» Work order 1
Update the article on workplace deaths by giving again the part that opens with the words "A view of the" and closes with "and labor unions.", with "labor watchdog" changed to "labor monitor".
» Work order 2
Please rewrite the paragraph of the article on workplace deaths that begins "Turkey’s labor watchdog, which defines" as a short list that keeps its main facts.

» Page text
== Segment start ==
Turkish Minute

Turkey registers 2,427 workplace deaths in 2020: report

A view of the terminal building under construction at the site of the Istanbul New Airport on April 13, 2018 during press tour in northern Istanbul. The inauguration of the airport, planned to be the largest in the world, will take place in October 2018. OZAN KOSE / AFP

Turkey, which has a poor record of workplace safety, recorded 2,427 workplace deaths in 2020, according to a report from Turkey’s Health and Safety Labor Watch (İSİG).

Turkey’s labor watchdog, which defines workplace deaths as murder because it considers them avoidable, drafted the report based on relevant news reports in local and national media outlets and information gathered from coworkers and families of victims as well as work safety experts, workplace doctors and labor unions.

According to the İSİG report, the highest number of workplace deaths took place in İstanbul, Turkey’s most populous city, with 325 fatalities, followed by the western province of İzmir with 111 and Kocaeli with 99.
== Segment end ==
» Information provided
== Segment start ==
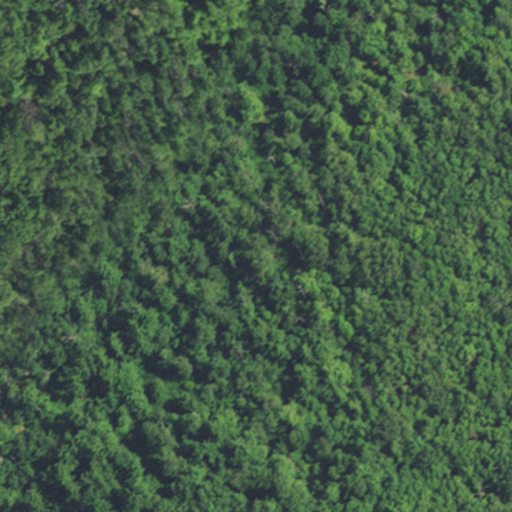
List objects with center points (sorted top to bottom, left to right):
road: (34, 60)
== Segment end ==
» Response area 1
A view of the terminal building under construction at the site of the Istanbul New Airport on April 13, 2018 during press tour in northern Istanbul. The inauguration of the airport, planned to be the largest in the world, will take place in October 2018. OZAN KOSE / AFP

Turkey, which has a poor record of workplace safety, recorded 2,427 workplace deaths in 2020, according to a report from Turkey’s Health and Safety Labor Watch (İSİG).

Turkey’s labor monitor, which defines workplace deaths as murder because it considers them avoidable, drafted the report based on relevant news reports in local and national media outlets and information gathered from coworkers and families of victims as well as work safety experts, workplace doctors and labor unions.

» Response area 2
- Turkey’s labor watchdog calls workplace deaths murder because it considers them avoidable.
- Its report draws on local and national news reports.
- It also uses information from coworkers and victims’ families, work safety experts, workplace doctors and labor unions.